SC to take up pleas on Rafale review
New Delhi: The Supreme Court on Thursday said it would consider hearing pleas seeking review of its December 14 verdict that had dismissed petitions challenging the deal between India and France for procurement of 36 Rafale fighter jets. The top court had rejected the petitions, including those by former Union ministers, Yashwant Sinha and Arun Shourie as also lawyer Prashant Bhushan, seeking judicial scrutiny and court-monitored CBI probe into the Rs 58,000 crore deal, saying there was no occasion to "really doubt the decision making process".
A bench headed by Chief Justice Ranjan Gogoi on Thursday considered the submission of Bhushan that his review plea and a separate application, seeking perjury prosecution of some government officials for "misleading" the court during earlier hearings, be listed urgently. "We believe there are four petitions in the matter. One by Union of India... Some petitions (having defects) are lying with the registry," said the bench, also comprising Justices L Nageswara Rao and Sanjiv Khanna.
"The combination (of the judges) of bench will have to be changed. It is very difficult. We will do something for it," the bench said. The December verdict was delivered by the bench comprising the CJI and Justices S K Kaul and K M Joseph. The two Justices are currently part of different bench combinations. Bhushan said the review petition filed by AAP Rajya Sabha MP Sanjay Singh was defective and the defect has to be cured and so far as other pleas were concerned, they can be listed for the hearing.
Besides Sinha, Shourie and Bhushan, advocates M L Sharma and Vineet Dhanda and AAP leader Sanjay Singh had also filed pleas challenging the Rafale deal.While dismissing the pleas, the apex court had dealt with "three broad areas of concern" raised in the petitions -- the decision-making process, pricing and the choice of Indian offset partners (IOP) -- and had said there was no reason for intervention by the court on the "sensitive issue" of purchase of 36 jets.
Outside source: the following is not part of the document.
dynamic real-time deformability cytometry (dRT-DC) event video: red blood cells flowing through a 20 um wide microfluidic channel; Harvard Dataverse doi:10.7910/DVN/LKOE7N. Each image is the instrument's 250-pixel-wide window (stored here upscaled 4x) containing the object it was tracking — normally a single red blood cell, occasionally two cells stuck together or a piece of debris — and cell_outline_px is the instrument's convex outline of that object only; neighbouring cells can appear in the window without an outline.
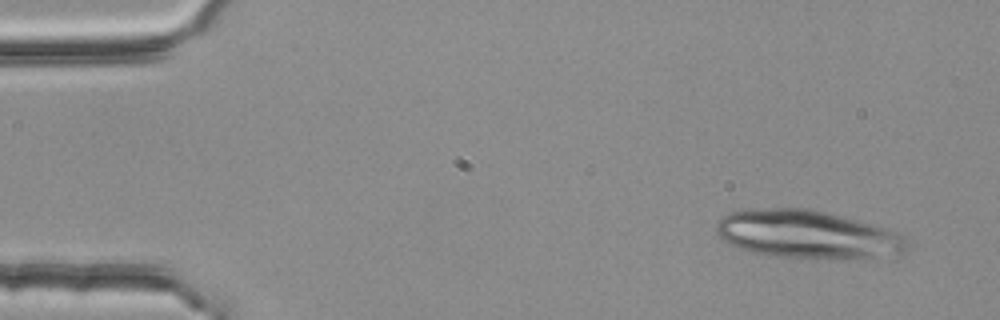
{"species": "common noctule bat (a hibernating species)", "species_latin": "Nyctalus noctula", "temperature_condition": "room temperature", "stored_images_in_passage": 3, "camera_frame_rate_fps": 3000, "um_per_image_px": 0.085, "animal": {"sex": "female", "body_mass_g": 25.1}, "frame": {"image": 1, "passage_image": 1, "time_ms": 0.0, "image_size_px": [1000, 320], "cell_outline_px": [[912, 244], [908, 252], [868, 260], [812, 260], [776, 256], [752, 252], [740, 248], [724, 240], [716, 232], [716, 224], [720, 216], [732, 212], [752, 208], [808, 208], [888, 228], [900, 232]], "centroid_in_image_um": [68.75, 19.97], "position_along_channel_um": 16.2, "area_um2": 55.03}}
A day after the verdict, the Centre had moved the apex court seeking correction in the judgement where a reference has been made about the Comptroller and Auditor General (CAG) report and Parliament's Public Accounts Committee (PAC), saying "misinterpretation" of its note has "resulted in a controversy in the public domain".
Later, review pleas were also filed by the petitioners including Sinha, Shourie and Bhushan. Besides, the trio has filed a separate plea seeking initiation of perjury proceedings against central government officials for allegedly giving "false or misleading" information in a sealed cover in the case.